DATASET –
>>

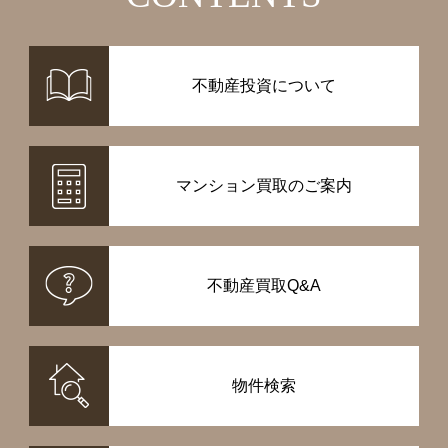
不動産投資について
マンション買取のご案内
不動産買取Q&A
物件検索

<<
>>

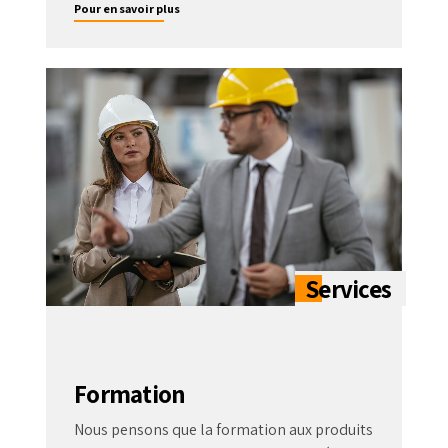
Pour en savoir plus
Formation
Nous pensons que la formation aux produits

<<
>>

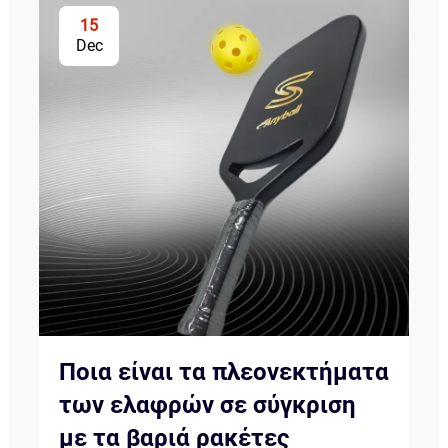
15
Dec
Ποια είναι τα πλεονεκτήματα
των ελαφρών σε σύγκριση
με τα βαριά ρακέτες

<<

GOAL OF THE EXERCISE –
Reproduce the data lines from the line with "Pour en savoir plus" to the line with "Nous pensons que la formation aux produits", substituting "services" for "produits" and keeping everything else identical. Output only those lines.

PROBLEM SOLUTION –
Pour en savoir plus
Formation
Nous pensons que la formation aux services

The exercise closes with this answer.